TASK DIRECTIONS:
Please report every line in the material below where the word "автопогрузчик" is found.

WORKING DATA:

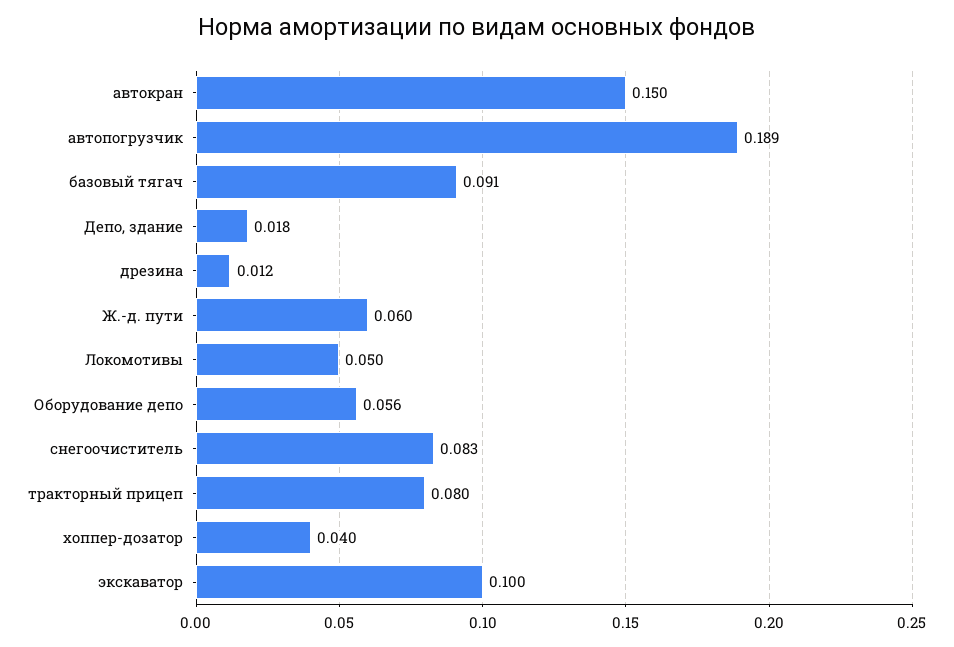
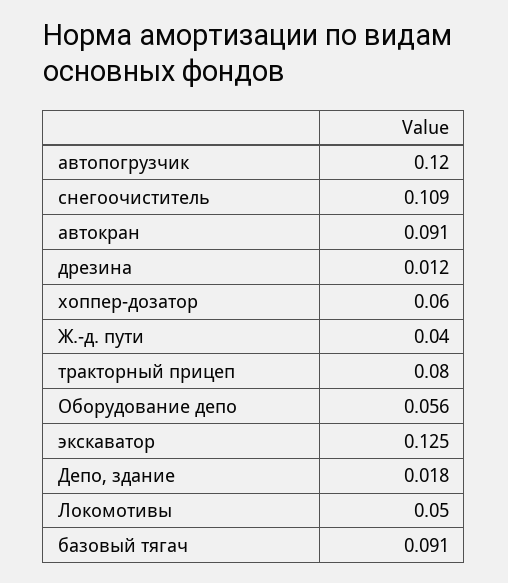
  {
-   "автокран": 0.15,
+   "автокран": 0.091,
-   "автопогрузчик": 0.189,
+   "автопогрузчик": 0.12,
    "базовый тягач": 0.091,
    "Депо, здание": 0.018,
    "дрезина": 0.012,
-   "Ж.-д. пути": 0.06,
+   "Ж.-д. пути": 0.04,
    "Локомотивы": 0.05,
    "Оборудование депо": 0.056,
-   "снегоочиститель": 0.083,
+   "снегоочиститель": 0.109,
    "тракторный прицеп": 0.08,
-   "хоппер-дозатор": 0.04,
+   "хоппер-дозатор": 0.06,
-   "экскаватор": 0.1
+   "экскаватор": 0.125
  }

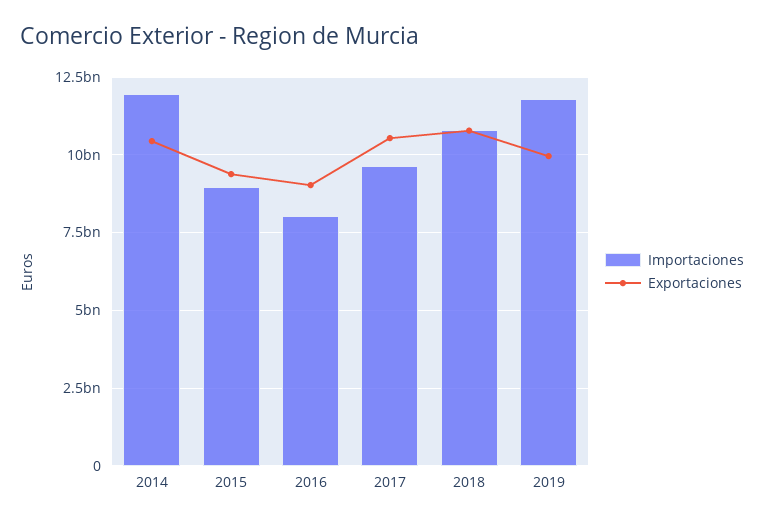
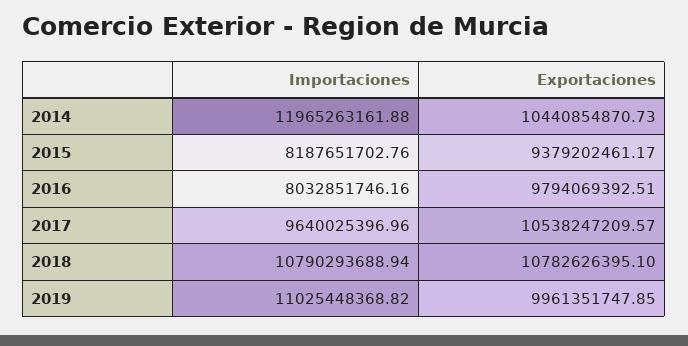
  {
    "Importaciones": {
      "2014": 11965263161.88,
-     "2015": 9000000000,
+     "2015": 8187651702.76,
      "2016": 8032851746.16,
      "2017": 9640025396.96,
      "2018": 10790293688.94,
-     "2019": 11750000000
+     "2019": 11025448368.82
    },
    "Exportaciones": {
      "2014": 10440854870.73,
      "2015": 9379202461.17,
-     "2016": 9000000000,
+     "2016": 9794069392.51,
      "2017": 10538247209.57,
      "2018": 10782626395.1,
      "2019": 9961351747.85
    }
  }

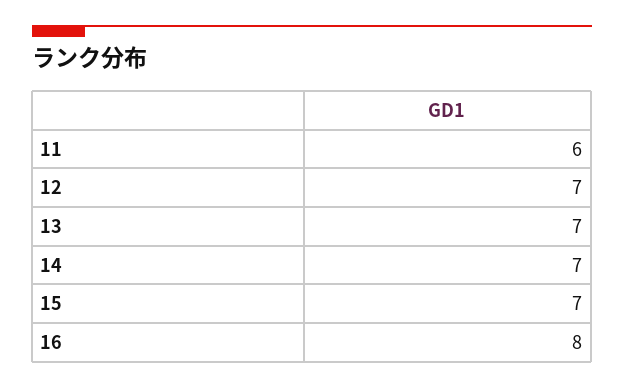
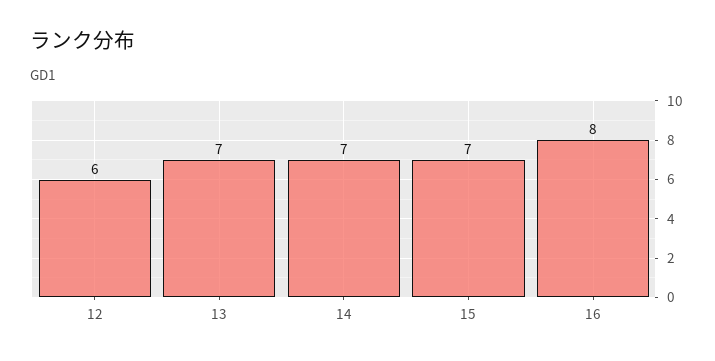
  {
-   "11": 6,
-   "12": 7,
+   "12": 6,
    "13": 7,
    "14": 7,
    "15": 7,
    "16": 8
  }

ANSWER TO THIS TASK:
-   "автопогрузчик": 0.189,
+   "автопогрузчик": 0.12,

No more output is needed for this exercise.